There have been a great variety of musical styles at CBE since its founding in 1861. A German speaking group of founders; those who moved the synagogue to Park Slope in 1909 and installed a massive organ (which no longer works); and the American twentieth century, where popular musical styles and forms seemed to change every 10 years surely had an impact on the spiritual aspirations of those sitting in the pews year after year.
From formal cantorial pieces to folk-inflected Yiddish melodies; from Mizrachi and Ladino settings to the Jewish summer camps of the 70s, 80s and 90s--what Jews listen to and what Jews want to listen to when it comes to Jewish music in a Jewish context has rarely remained the same.
So last night many of gathered in our newly configured Chapel (reviews on new seating arrangement: excellent) to hear from the many different individuals who will be helping to lead our music in the coming year as we embark upon some new musical directions in search of a cantor and new musical leadership.
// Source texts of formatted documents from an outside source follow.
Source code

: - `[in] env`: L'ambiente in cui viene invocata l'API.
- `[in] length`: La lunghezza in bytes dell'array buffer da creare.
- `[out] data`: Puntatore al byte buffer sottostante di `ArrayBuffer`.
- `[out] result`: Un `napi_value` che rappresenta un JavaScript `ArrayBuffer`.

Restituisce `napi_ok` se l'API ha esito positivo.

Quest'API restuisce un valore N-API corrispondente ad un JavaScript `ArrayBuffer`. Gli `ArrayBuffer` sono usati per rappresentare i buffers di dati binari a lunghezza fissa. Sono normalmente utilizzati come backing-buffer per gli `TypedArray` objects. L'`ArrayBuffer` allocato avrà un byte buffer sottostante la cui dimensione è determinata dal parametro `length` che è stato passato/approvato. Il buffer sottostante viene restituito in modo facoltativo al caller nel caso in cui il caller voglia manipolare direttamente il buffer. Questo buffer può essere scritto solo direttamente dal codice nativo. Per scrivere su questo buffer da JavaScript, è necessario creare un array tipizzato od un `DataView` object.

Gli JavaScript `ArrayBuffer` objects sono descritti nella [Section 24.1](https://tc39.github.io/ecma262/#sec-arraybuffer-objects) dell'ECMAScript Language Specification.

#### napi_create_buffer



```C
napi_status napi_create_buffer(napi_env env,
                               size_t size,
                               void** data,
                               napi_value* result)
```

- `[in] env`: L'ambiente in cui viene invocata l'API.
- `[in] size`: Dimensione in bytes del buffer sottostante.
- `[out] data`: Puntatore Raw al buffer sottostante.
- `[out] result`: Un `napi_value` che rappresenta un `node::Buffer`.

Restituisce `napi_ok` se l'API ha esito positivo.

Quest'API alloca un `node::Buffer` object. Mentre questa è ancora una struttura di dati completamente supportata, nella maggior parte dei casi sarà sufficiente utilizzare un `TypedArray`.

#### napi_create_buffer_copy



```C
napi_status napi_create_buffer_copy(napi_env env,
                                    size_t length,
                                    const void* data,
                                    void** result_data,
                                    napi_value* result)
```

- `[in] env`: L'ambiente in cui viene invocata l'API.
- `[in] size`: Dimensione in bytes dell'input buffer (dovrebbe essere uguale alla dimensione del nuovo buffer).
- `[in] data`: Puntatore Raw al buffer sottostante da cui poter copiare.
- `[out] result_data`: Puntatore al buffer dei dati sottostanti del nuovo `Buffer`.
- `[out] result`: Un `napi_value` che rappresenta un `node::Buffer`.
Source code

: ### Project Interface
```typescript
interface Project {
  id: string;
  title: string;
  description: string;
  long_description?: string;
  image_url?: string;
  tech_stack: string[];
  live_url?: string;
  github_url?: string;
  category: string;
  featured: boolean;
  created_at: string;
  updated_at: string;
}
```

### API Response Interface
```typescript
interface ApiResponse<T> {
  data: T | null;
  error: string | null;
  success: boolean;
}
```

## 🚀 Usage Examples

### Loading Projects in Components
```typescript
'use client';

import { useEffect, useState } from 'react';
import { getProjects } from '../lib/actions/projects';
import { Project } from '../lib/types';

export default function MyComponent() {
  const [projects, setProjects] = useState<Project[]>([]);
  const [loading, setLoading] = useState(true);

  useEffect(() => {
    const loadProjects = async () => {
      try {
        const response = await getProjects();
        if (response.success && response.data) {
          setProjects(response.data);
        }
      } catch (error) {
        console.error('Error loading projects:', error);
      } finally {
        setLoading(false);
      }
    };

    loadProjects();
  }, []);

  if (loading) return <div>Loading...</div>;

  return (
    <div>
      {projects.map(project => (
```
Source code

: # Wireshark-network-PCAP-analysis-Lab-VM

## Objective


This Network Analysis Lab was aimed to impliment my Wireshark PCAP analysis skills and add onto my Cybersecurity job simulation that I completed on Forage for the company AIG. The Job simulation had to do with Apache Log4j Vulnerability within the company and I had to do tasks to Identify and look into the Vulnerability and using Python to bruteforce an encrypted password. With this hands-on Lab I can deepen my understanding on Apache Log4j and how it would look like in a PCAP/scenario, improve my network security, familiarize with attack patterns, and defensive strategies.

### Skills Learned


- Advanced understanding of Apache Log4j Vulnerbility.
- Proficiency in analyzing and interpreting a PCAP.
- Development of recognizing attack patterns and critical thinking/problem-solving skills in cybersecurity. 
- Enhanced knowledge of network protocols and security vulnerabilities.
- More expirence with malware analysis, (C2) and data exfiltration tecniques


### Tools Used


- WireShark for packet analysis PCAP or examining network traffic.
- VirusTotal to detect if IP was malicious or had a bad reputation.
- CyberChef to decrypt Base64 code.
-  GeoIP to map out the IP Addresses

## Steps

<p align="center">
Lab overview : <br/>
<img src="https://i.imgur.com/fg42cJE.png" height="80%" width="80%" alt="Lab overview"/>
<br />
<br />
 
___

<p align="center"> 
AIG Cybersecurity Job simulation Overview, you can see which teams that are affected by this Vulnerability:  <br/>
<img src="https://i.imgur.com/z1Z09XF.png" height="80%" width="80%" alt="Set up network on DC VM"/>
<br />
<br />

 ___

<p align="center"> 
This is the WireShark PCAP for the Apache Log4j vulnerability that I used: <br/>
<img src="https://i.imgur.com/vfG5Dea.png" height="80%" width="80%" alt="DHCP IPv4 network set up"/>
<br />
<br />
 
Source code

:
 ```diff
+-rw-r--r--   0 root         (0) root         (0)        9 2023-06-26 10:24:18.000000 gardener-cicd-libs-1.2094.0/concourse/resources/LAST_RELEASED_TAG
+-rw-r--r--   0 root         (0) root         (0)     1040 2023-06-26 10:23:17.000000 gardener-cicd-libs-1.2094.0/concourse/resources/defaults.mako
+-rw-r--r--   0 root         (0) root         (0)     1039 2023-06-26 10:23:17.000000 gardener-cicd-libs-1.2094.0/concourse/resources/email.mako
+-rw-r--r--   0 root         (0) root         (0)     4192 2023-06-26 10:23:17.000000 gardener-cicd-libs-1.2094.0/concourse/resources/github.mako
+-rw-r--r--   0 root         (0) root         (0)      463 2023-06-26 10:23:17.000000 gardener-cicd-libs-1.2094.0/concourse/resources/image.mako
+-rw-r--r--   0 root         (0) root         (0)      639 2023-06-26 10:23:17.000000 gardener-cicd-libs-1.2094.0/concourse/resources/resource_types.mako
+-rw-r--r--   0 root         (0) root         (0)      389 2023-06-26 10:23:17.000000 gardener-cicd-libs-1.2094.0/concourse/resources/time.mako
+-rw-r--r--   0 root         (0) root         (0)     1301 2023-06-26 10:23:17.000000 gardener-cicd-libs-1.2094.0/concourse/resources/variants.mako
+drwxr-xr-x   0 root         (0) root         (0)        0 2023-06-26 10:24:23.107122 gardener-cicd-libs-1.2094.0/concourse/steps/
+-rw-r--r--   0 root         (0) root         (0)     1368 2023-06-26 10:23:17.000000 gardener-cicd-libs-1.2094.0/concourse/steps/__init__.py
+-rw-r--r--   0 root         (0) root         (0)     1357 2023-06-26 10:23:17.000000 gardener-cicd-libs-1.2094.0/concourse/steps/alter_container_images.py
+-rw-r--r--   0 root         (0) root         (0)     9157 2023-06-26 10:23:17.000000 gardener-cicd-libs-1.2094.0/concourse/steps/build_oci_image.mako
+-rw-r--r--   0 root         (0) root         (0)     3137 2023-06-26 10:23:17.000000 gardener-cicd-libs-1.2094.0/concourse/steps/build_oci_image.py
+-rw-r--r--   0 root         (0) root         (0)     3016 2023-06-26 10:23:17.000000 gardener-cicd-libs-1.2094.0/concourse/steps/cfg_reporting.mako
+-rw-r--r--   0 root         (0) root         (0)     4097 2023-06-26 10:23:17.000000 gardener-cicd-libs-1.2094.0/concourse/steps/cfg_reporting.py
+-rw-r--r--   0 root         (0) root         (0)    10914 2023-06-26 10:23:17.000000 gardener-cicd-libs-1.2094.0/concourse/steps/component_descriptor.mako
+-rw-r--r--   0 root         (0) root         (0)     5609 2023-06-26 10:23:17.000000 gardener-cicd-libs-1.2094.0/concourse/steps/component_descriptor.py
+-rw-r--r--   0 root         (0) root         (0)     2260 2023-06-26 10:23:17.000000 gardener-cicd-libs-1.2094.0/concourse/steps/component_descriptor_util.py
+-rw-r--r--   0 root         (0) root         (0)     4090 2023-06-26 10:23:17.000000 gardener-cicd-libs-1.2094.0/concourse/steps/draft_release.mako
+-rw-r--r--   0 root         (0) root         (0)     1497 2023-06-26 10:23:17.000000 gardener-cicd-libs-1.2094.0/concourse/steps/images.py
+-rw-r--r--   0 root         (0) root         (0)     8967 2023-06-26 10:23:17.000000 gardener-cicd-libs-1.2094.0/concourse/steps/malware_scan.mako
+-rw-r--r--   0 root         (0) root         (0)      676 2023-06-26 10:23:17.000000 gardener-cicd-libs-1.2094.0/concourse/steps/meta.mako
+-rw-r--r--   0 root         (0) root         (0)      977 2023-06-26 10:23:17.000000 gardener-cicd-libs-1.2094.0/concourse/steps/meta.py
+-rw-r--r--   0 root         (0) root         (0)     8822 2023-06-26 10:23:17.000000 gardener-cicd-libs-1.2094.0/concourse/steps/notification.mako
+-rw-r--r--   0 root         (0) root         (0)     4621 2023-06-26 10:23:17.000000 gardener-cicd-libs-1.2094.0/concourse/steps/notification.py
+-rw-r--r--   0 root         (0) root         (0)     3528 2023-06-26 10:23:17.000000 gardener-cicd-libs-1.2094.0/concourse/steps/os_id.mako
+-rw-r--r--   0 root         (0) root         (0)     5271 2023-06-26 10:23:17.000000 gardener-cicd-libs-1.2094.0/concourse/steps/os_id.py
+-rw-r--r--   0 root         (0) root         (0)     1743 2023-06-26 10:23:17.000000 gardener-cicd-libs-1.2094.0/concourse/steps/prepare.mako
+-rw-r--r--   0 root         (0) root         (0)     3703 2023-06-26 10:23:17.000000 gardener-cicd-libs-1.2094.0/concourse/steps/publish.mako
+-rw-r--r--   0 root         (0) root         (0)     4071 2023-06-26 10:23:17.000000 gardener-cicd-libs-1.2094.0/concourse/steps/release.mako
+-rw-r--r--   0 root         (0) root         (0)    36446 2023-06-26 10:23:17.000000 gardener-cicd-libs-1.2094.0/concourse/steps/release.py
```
Performers included Cantor Samantha Natov, singing classical cantorial hazzanus and Gershwin's Summertime; Deborah Strauss and Jeff Warschauer, singing straight klezmer and Jewish folk-rooted liturgical music which required dancing, hand-holding, hand-clapping and a fairly raucous re-dedication of our new seating arrangement; Toby Singer, a local composer, who two melodies he wrote for piano and voice--a Disco Shma and a meditative Eliyahu Ha'Navi; our Revson rabbinic intern Marc Katz sang two of his own songs, one composed for a college open-mic and another for Jewish kids at camp (along with Harry Chapin's "Cat's in the Cradle"); Galeet Dardashti, who will be leading the Main Service for Rosh Hashanah and Yom Kippur, sat with her drum and talked about her Persian grandfather, whose voice in Iran would draw Muslim neighbors to hear his singing, shared his melody for Psalm 23 as well as El Norah Alila, a closing hymn from the Neilah service on Yom Kippur; and finally, our Music Director Rose Moskowitz led the CBE Singers, a volunteer choir, in a setting of Steinberg's Oseh Shalom as well as Ale Brider.
When the night I ended, we took note of the fact that Saturday night ushers in a new moon--Rosh Hodesh Tamuz--and that we really ought to use the occasion on a monthly basis of highlighting and celebrating the enormous talent we have in our synagogue and in our neighborhood for traditional, non-traditional and original contemporary work.
The enthusiasm in the Chapel and over drinks and food after was truly infectious and I look forward to planning next month's musical celebration.
A special thanks to all our musicians and singers for a great night!